If you think Scouting’s just about knots, woggles and big shorts, then be prepared to be surprised. It’s how Richard Branson, Barack Obama and David Beckham got their start in life and you can benefit too.

As Scouts we prepare young people with skills for life. Each year we help over 460,000 girls and boys enjoy fun and adventure while developing skills to succeed. Do more. Learn more. Be more.  Each section has its own balanced programme of activities, badges and awards.

Beavers  (Age 6-8)

Beaver Scouts are our youngest members. They meet weekly on a Monday evening to take part in a wide range of activities including games, crafts, singing, visits and good turns, along with plenty of outdoor activities. Make friends and try new indoor and outdoor activities.

They will also have the opportunity to take part in the fun and excitement of camps so it’s a real adventure for them.

Cubs  (Age 8-10½)

A Cub Scout Pack can have up to 36 Cub Scouts and is split into smaller groups called Sixes. Cubs take part in a wide range of activities designed to be interesting and challenging. A Cub Scout meeting consists of games and activities with plenty of time spent outdoors. Learn practical skills while having adventures with friends.

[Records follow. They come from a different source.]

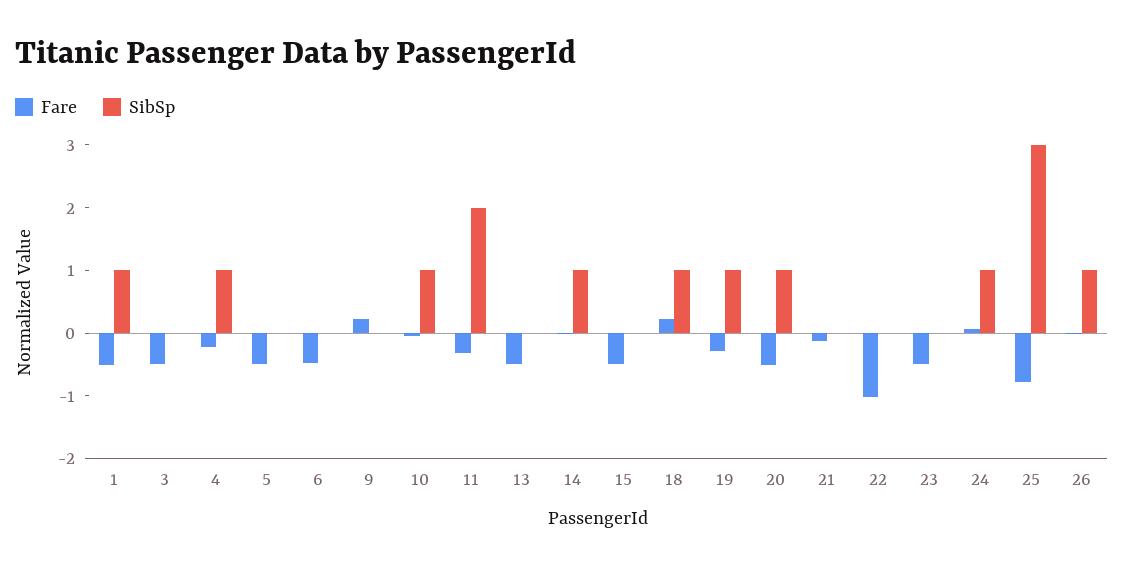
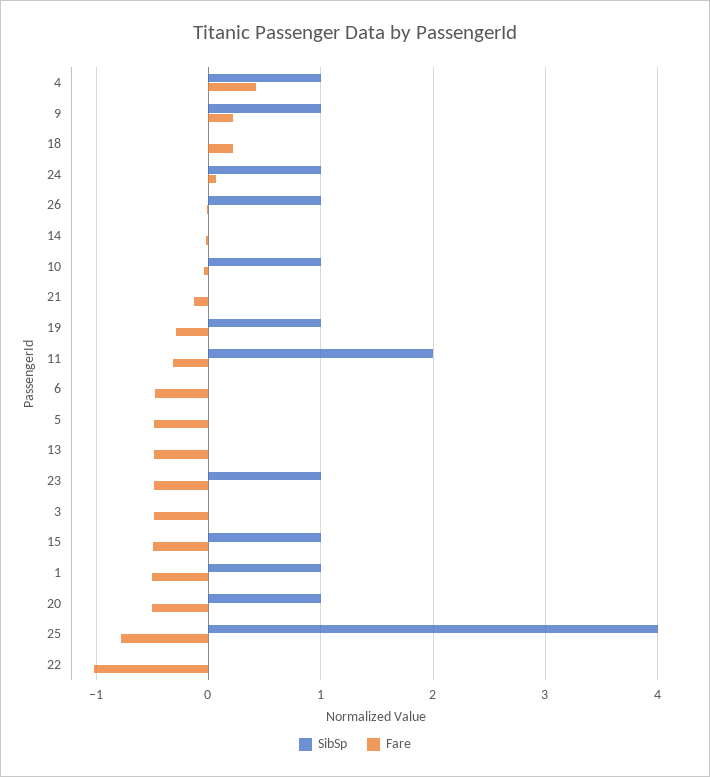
  {
    "Fare": {
      "1": -0.5,
      "3": -0.5,
-     "4": -0.2,
+     "4": 0.4,
      "5": -0.5,
      "6": -0.5,
      "9": 0.2,
      "10": 0,
      "11": -0.3,
      "13": -0.5,
      "14": 0,
      "15": -0.5,
      "18": 0.2,
      "19": -0.3,
      "20": -0.5,
      "21": -0.1,
      "22": -1,
      "23": -0.5,
      "24": 0.1,
      "25": -0.8,
      "26": 0
    },
    "SibSp": {
      "1": 1,
      "3": 0,
      "4": 1,
      "5": 0,
      "6": 0,
-     "9": 0,
+     "9": 1,
      "10": 1,
      "11": 2,
      "13": 0,
-     "14": 1,
+     "14": 0,
-     "15": 0,
+     "15": 1,
-     "18": 1,
+     "18": 0,
      "19": 1,
      "20": 1,
      "21": 0,
      "22": 0,
-     "23": 0,
+     "23": 1,
      "24": 1,
-     "25": 3,
+     "25": 4,
      "26": 1
    }
  }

Camps and holidays are some of the most memorable events of the year for Cubs.

Scouts  (Age 10½–14)

Each Scout Troop consists of small units of six to eight Scouts called a Patrol, usually led by a Patrol Leader. Outdoor activities feature prominently, with the highlight being camping. Throughout the year, Scouts learn various skills, such as map reading, camp cooking and first aid in preparation for camp. Build confidence, resilience and a sense of adventure.

Rock climbing, potholing, gliding, photography and international experiences are just some of the things they get up to.

Explorers  (Age 14–18)

Explorers are encouraged to lead themselves in deciding the programme

and direction of the Unit, with support and guidance from leaders. The section also includes the Young Leaders’ Scheme, where young people are able to take on a leadership role in one of the younger sections. Take the lead, work together, and embrace new experiences.

There is wider scope for activities like offshore sailing, campaigning, performing, parascending, mountaineering and expeditions.

Network  (Age 18–25)

Scout Network is the fifth and final section of the Scouting movement. Scout Network members take part in a variety of activities, which they undertake and organise themselves with the support of a Scout Network Leader. Hone employability skills and achieve top awards.

Example activities include abseiling, camping, circus skills, climbing, go-karting, gorge walking, hiking, pioneering and watersports.